(Saved data entries)
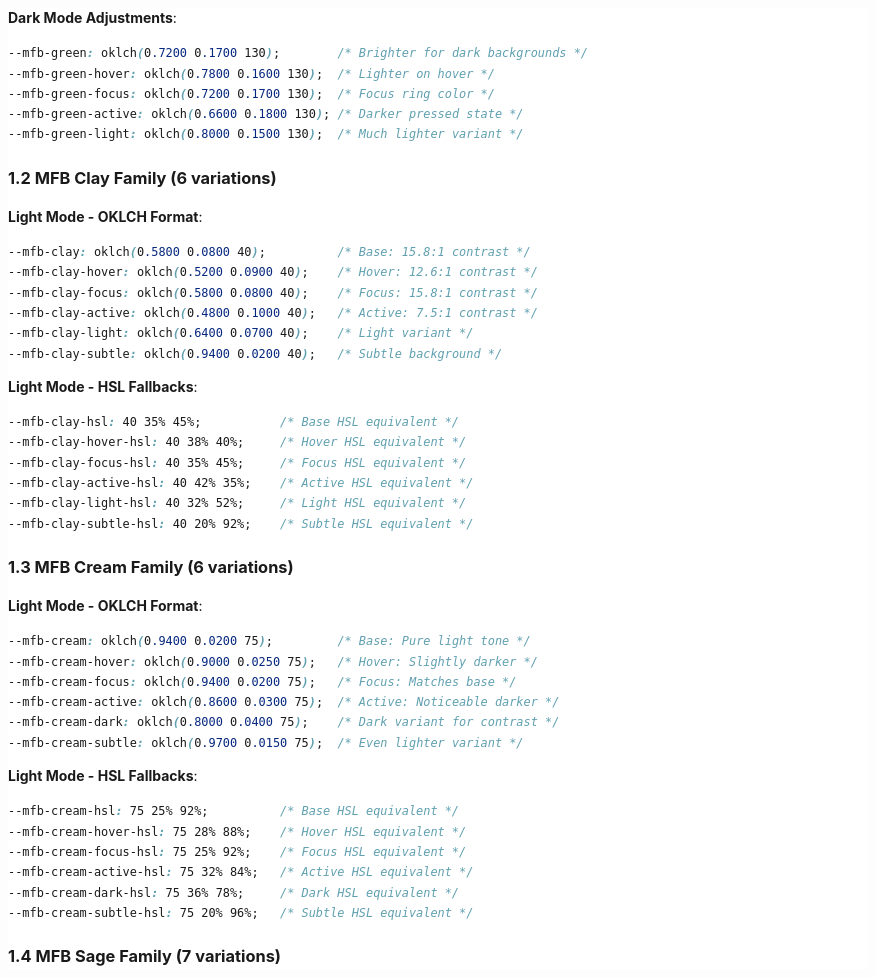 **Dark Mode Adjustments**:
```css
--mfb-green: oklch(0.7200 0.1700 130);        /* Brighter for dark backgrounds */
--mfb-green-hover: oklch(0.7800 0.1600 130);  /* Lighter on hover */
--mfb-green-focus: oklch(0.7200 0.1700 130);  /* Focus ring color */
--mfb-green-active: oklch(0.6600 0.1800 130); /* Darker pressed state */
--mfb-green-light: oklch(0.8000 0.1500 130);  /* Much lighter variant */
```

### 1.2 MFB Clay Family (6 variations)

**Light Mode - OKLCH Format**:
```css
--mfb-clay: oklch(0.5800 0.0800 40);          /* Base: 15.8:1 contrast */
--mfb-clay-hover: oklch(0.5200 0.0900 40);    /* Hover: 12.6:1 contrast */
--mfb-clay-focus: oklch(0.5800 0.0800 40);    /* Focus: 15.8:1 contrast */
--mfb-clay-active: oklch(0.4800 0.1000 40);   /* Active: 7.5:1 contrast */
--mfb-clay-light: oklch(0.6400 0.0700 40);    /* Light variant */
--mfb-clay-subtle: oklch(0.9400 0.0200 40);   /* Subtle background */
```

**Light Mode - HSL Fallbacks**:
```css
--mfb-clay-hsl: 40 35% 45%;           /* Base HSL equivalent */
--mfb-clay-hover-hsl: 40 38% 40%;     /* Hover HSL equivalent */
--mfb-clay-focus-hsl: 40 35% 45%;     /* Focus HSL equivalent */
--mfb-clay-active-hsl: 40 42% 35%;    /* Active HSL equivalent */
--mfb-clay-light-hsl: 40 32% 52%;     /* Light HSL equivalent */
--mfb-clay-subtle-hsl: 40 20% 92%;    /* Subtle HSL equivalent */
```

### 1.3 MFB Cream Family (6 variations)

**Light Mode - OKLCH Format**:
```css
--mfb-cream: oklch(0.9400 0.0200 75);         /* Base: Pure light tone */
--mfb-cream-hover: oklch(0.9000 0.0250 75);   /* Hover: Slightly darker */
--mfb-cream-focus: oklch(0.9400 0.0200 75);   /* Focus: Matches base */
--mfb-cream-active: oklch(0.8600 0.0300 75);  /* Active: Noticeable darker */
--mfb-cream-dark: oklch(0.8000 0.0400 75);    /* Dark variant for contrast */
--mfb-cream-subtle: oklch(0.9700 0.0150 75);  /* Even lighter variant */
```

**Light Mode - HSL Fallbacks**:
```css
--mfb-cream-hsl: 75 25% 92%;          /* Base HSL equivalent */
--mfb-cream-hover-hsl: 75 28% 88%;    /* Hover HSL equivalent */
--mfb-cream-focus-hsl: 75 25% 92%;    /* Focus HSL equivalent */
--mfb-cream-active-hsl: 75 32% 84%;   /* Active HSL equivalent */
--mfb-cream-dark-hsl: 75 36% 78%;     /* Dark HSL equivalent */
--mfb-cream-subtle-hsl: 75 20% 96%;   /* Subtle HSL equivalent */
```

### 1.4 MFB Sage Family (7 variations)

--

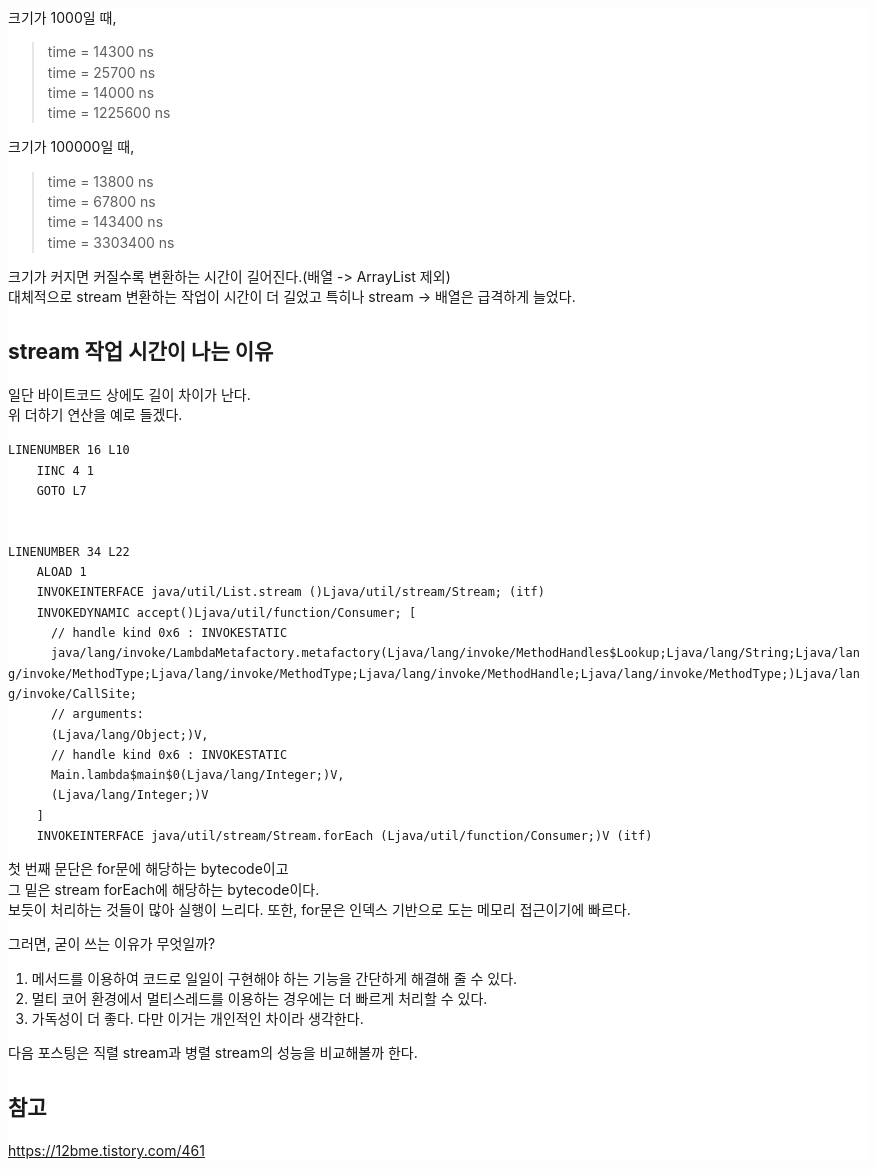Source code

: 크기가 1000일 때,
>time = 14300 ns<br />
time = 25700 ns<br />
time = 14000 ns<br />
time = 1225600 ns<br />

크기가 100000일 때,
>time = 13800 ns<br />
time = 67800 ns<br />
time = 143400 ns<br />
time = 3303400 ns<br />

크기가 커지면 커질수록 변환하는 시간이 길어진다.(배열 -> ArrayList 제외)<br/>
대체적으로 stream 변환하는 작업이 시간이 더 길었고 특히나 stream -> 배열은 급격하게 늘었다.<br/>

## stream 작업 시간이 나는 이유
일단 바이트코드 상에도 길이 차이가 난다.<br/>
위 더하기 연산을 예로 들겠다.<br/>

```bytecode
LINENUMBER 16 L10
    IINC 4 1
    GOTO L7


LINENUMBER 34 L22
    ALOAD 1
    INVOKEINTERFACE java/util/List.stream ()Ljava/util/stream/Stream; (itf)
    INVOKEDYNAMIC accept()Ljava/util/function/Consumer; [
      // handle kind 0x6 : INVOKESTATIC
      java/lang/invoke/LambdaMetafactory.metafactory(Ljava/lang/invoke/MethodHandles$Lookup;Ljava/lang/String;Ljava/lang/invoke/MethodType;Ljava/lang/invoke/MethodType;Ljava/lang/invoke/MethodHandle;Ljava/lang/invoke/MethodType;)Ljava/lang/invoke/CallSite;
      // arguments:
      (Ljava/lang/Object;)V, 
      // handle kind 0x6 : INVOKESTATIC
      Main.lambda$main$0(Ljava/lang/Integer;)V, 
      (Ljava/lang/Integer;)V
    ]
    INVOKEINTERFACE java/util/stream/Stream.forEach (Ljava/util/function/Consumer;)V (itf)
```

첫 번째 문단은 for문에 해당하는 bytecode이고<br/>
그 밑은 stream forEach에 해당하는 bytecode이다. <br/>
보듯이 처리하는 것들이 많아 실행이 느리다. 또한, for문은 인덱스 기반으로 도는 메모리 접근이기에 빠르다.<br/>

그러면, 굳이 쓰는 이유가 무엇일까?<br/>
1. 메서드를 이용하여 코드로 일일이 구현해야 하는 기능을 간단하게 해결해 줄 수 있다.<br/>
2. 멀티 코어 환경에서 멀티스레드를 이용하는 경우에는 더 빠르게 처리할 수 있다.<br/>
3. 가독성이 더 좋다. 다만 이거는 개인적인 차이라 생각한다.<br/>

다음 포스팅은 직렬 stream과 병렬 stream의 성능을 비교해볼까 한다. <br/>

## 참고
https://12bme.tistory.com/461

**What to do:**
Among the lines above, find the ones containing "equivalent" and copy them.

**Output:**
--mfb-clay-hsl: 40 35% 45%;           /* Base HSL equivalent */
--mfb-clay-hover-hsl: 40 38% 40%;     /* Hover HSL equivalent */
--mfb-clay-focus-hsl: 40 35% 45%;     /* Focus HSL equivalent */
--mfb-clay-active-hsl: 40 42% 35%;    /* Active HSL equivalent */
--mfb-clay-light-hsl: 40 32% 52%;     /* Light HSL equivalent */
--mfb-clay-subtle-hsl: 40 20% 92%;    /* Subtle HSL equivalent */
--mfb-cream-hsl: 75 25% 92%;          /* Base HSL equivalent */
--mfb-cream-hover-hsl: 75 28% 88%;    /* Hover HSL equivalent */
--mfb-cream-focus-hsl: 75 25% 92%;    /* Focus HSL equivalent */
--mfb-cream-active-hsl: 75 32% 84%;   /* Active HSL equivalent */
--mfb-cream-dark-hsl: 75 36% 78%;     /* Dark HSL equivalent */
--mfb-cream-subtle-hsl: 75 20% 96%;   /* Subtle HSL equivalent */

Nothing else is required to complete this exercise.